ThatDataGuy
ThatDataGuy

Reputation: 2109

How should I set the replication factor in Cassandra to account for node failure?

Lets say we have a cassandra deployment with a replication factor of 2. By this I mean that we can tolerate the total loss of one node of persistent storage without overall data loss. I understand this to mean that each of the values are stored on at least two different nodes at any given time. Therefore the total storage required is at least the total data of the values x 2. Ie, if we need to store 100TB in the cluster, we would need at least 200TB persistent storage across the nodes.

However, as the node count increases, so does the likelyhood of more than 1 node failing. Therefore, do we need to increase the replication factor as the number of nodes increases?

For example:

Lets assume that all components are 100% reliable, except for my nodes local storage controllers, which for time to time completely corrupt all local storage with no possibility for restoration (ie, data loss is total). All rack equipment, switches, power, cooling etc are all perfect. I know this is not realistic.

Lets also assume that any data loss is really, really bad for this application.

Lets say my nodes have 1TB each of storage. For 100TB of values, I would need 200 machines to achieve a replication factor of 2 (ie, I can lose any one node and still retain data). However, if I believe that the simultaneous failure of 2 nodes in that set of 200 is likely I will need to raise the replication factor to 3. Therefore now I need three copies of each value (on three different nodes) and now I need 300 nodes. I now feel that the simultaneous loss of 3 or more nodes is likely, so I have to add more nodes again, etc...

Surely this isn't actually how this scales? What is wrong with my logic?

Upvotes: 2

Views: 908

Answers (1)

Alex Ott
Alex Ott

Reputation: 87329

There are several types of failures that you need to take into account:

  1. Individual node failure (hardware/os/...) - your node is failed, either completely (data is lost), or partially (for example, power adapter has failed)
  2. Rack/data center failure - when nodes in specific part of data center, or data center completely failed, or not available over network

Replication helps to avoid complete data unavailability, but it may also depend on the deployment strategy.

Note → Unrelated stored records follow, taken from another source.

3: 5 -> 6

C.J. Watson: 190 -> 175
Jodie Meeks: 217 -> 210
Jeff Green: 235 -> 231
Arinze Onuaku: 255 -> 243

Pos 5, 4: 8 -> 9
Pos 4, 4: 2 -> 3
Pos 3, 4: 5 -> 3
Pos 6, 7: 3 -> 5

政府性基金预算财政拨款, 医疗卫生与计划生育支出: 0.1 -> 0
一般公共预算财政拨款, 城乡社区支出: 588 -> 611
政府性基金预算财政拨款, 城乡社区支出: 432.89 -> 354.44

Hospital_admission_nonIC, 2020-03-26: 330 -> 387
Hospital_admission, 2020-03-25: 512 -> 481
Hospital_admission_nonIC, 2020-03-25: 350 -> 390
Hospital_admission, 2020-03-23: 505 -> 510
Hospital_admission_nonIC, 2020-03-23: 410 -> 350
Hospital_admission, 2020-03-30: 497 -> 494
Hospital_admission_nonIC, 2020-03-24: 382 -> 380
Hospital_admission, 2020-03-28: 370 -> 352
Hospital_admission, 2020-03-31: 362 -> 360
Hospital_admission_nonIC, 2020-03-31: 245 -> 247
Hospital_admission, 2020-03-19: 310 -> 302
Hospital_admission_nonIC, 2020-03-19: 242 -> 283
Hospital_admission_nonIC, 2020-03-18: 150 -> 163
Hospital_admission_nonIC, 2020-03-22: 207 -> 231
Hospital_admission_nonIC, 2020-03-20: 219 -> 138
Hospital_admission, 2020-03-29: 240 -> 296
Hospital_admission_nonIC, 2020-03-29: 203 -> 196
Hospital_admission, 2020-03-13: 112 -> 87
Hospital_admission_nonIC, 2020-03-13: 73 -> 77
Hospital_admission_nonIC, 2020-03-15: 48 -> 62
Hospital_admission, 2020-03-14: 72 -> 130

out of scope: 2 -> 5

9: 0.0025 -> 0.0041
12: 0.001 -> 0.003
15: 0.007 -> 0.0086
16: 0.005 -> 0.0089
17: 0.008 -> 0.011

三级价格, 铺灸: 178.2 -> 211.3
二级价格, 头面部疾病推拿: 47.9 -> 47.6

For example, if all your servers in one data center, if it's not available, you'll lose access to the data. Or if you didn't setup cluster to have rack-aware data placement, replicas could be put into the same rack, and if it's going down, you lose your replica.

Typically, it's recommended to use replication factor 3, and if you're planning big deployment, definitely use rack-aware data placement - but you should be careful, so number of racks should match RF (in cloud deployments, usually the rack is mapped to the availability zone).

Availability is also depends on your business requirements - in simplest case, if you use consistency levels ONE or LOCAL_ONE, your data is available even only one replica is available, but if your business logic requires stronger consistency, you need to have more replicas available. And replication factor also affects the consistency levels - if you use RF=2, and require CL=QUORUM, you can't tolerate single node failure, while it's possible to achieve that CL with RF=3 and one node failed.